It has been my habit to try and use braces over brackets under the assumption that it is somehow nicer, even though it is often less transparent.
Now that I question that assumption, it seems to have nothing in its favour, and plenty against it. Perhaps I'm overlooking something, but here's how I see it.
Lower processing cost?
At some level, this is what I often imagined, but (in version 2) the opposite seems to be true.
Documentation wrote:For a basic shape adjustment the parser tosses the accumulated transform matrix when it sees the '}' and builds the affine transform matrix by combining the stored adjustments in the TRSSF order. For ordered shape adjustments the parser outputs the accumulated affine transform matrix when it sees the ']'.
Pedagogy. Easier for beginners and mathophobes?
There is no order independent interpretation of a set of transformations, or even a neutral one.

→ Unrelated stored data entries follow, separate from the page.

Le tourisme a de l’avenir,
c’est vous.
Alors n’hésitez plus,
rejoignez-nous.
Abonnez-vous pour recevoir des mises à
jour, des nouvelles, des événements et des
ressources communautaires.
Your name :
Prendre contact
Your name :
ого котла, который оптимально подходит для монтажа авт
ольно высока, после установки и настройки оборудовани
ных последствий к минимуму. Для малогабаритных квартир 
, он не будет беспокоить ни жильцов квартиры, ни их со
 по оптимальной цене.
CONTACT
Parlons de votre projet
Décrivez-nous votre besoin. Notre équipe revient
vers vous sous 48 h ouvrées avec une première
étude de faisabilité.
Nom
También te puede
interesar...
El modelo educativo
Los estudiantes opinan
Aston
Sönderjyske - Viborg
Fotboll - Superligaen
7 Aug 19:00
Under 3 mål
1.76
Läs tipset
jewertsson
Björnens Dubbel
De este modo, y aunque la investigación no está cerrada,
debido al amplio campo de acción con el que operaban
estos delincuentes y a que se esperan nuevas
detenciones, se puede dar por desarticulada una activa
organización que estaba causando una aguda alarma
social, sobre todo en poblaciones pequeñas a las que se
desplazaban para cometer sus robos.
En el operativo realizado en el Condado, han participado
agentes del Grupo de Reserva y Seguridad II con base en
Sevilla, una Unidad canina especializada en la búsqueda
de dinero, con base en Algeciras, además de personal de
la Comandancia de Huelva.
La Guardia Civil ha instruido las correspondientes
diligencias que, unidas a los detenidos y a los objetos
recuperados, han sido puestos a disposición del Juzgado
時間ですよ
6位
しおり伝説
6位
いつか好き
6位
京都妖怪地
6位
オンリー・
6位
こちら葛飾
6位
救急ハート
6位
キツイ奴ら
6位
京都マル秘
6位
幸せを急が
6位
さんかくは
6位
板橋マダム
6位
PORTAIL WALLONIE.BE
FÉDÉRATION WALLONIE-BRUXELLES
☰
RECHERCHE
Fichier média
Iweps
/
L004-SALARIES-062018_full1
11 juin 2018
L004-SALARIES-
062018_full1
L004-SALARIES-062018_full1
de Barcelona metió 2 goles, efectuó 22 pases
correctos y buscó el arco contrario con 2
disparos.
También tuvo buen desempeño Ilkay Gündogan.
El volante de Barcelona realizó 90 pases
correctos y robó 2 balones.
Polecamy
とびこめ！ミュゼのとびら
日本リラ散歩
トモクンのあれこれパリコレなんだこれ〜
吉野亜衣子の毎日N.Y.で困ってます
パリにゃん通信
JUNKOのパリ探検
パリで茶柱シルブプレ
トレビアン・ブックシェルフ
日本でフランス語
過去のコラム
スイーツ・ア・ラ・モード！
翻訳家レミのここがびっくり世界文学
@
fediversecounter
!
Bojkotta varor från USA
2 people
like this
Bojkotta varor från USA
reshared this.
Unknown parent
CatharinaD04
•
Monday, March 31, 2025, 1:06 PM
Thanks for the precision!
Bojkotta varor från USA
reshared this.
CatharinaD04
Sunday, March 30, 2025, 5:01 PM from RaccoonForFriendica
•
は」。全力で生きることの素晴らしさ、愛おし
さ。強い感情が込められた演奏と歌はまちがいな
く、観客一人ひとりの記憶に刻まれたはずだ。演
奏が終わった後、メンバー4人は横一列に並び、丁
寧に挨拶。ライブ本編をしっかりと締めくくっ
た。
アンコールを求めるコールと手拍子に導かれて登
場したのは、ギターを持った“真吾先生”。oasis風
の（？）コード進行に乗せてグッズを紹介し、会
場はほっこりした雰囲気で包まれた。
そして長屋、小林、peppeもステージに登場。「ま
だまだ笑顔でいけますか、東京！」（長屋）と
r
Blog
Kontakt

Recognising that order matters is fundamental to any understanding of what's going on, and pretending it is some esoteric detail that one can set aside does not facilitate progress elsewhere.
For anyone wishing to follow the actual order of composition, the code is misleading. You need the TRSKF decoder ring.
Dropping duplicates reinforces the same message; that this is not a cumulative process, and adjustments are really just attributes which are replaced by subsequent definitions. (Maybe they were, originally)
Anyone expecting two steps to count as two steps will have to discard their intuition here, and probably suffer generalised doubts where they could be forging ahead.
Reducing the correspondence between code and results only impedes the process of discovery.
What counts as error if you don't know the difference? You can cut-and-paste mystery code just as well or badly either way.
To anyone actually aiming for some result, mistakes should be announced by letting the code's effects be expressed.
Silently modifying the code only makes mistakes harder to locate and correct.
Compatibility with legacy code. OK, but let's move on to version 3.
First, note that version 2 syntax is still available for now, so version 3 syntax is only required to combine it with new functionality. But it seems to me that users seeking advanced functionality will be less interested in default ordering.
If version 2 syntax is ever phased out, older code will have to be rewritten regardless, so why not write adjustments in their effective order rather than preserve obfuscation?
Assuming that default ordering is retained in Version 3, the new syntax seems rather odd.
Why is ordering represented by operators?
It is generally meaningless to combine both systems within a single adjustment group:
What's the canonical position of an adjustment amongst cons-ordered adjustments?
Any system for reconciling them would be needlessly complex compared with just consing them correctly in the first place.
It seems to me that re-ordering must be a single function or parsing mode over the whole group, in which case the tidiest syntax would be a keyword/symbol either before, or first within, the group braces.
My real motivation for raising this issue stems from the punctuation increase in version 3, but I wanted to address this first, and maybe focus on syntax in a separate discussion.